● **PROBLEM DETAILS**
Your answer is one number, how many lines in the entries include "Task".

╭──

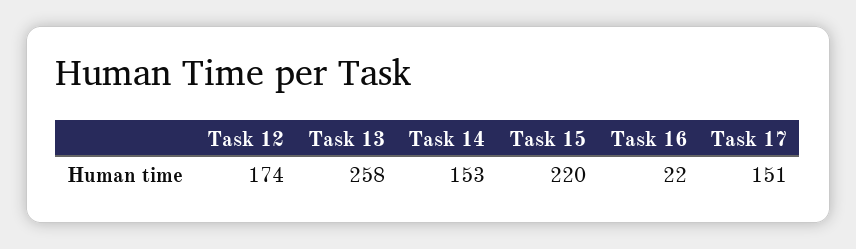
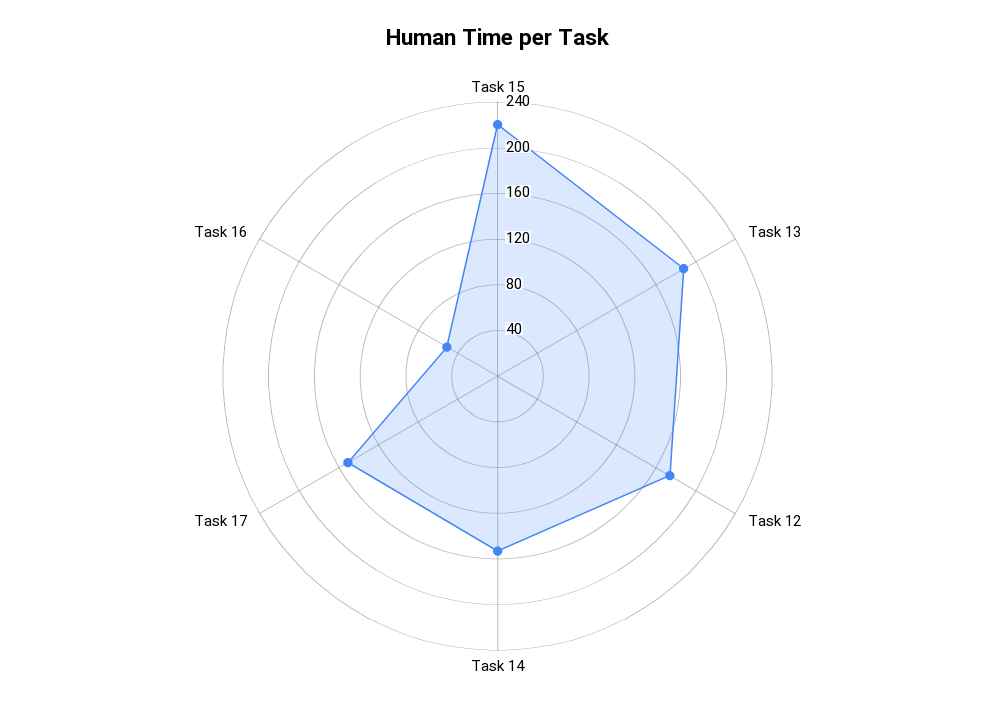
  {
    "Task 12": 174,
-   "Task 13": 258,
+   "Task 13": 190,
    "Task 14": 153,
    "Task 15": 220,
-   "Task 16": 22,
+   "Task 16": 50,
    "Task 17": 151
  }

╰──
╭──

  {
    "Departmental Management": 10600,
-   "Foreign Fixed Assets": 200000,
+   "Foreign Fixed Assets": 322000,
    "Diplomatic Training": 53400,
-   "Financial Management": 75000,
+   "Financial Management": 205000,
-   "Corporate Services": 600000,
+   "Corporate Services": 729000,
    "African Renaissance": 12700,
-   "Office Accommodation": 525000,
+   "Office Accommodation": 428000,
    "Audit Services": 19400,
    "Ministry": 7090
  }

╰──
╭──

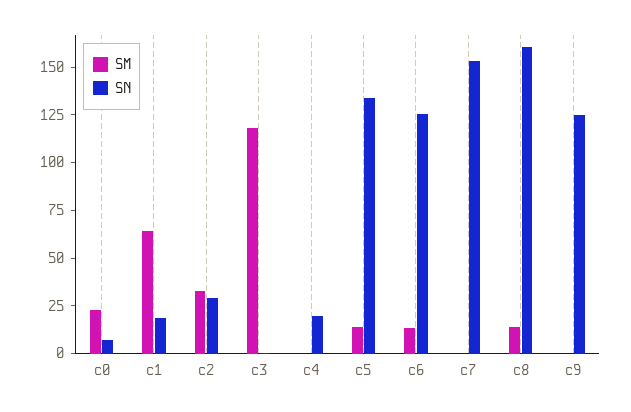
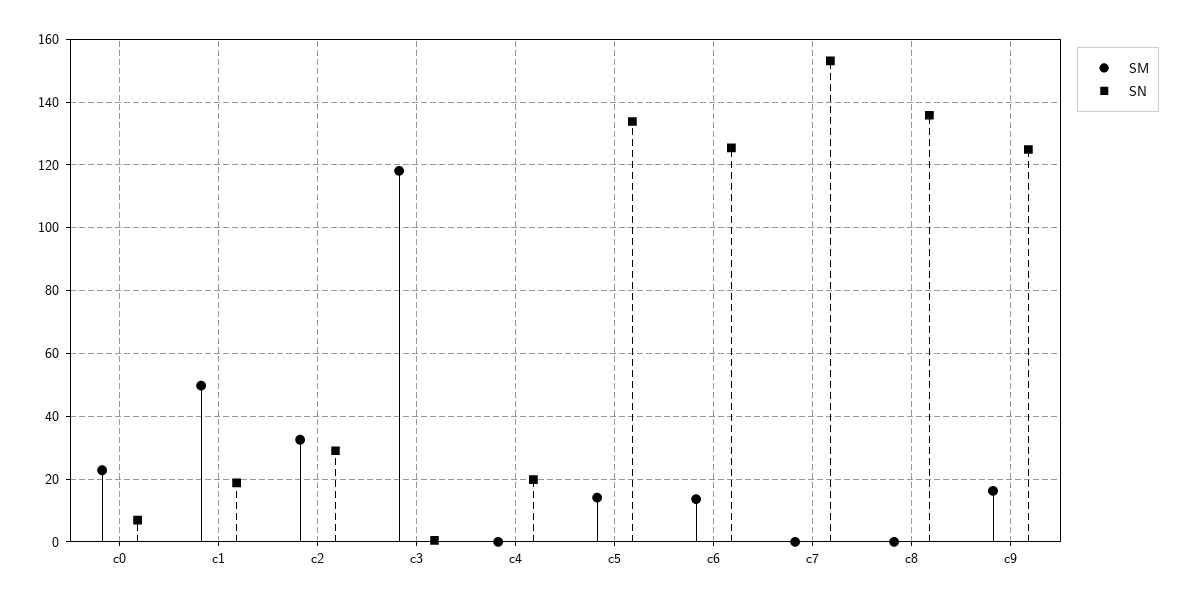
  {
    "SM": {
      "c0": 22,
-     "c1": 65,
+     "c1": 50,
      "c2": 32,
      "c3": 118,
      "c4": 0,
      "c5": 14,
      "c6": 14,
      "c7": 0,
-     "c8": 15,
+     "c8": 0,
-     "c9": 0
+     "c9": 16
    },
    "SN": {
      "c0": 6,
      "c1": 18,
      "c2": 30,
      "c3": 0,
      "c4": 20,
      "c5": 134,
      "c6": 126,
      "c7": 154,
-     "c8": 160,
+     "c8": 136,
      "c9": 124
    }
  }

╰──

● **RESULT FOR THIS EXERCISE**
8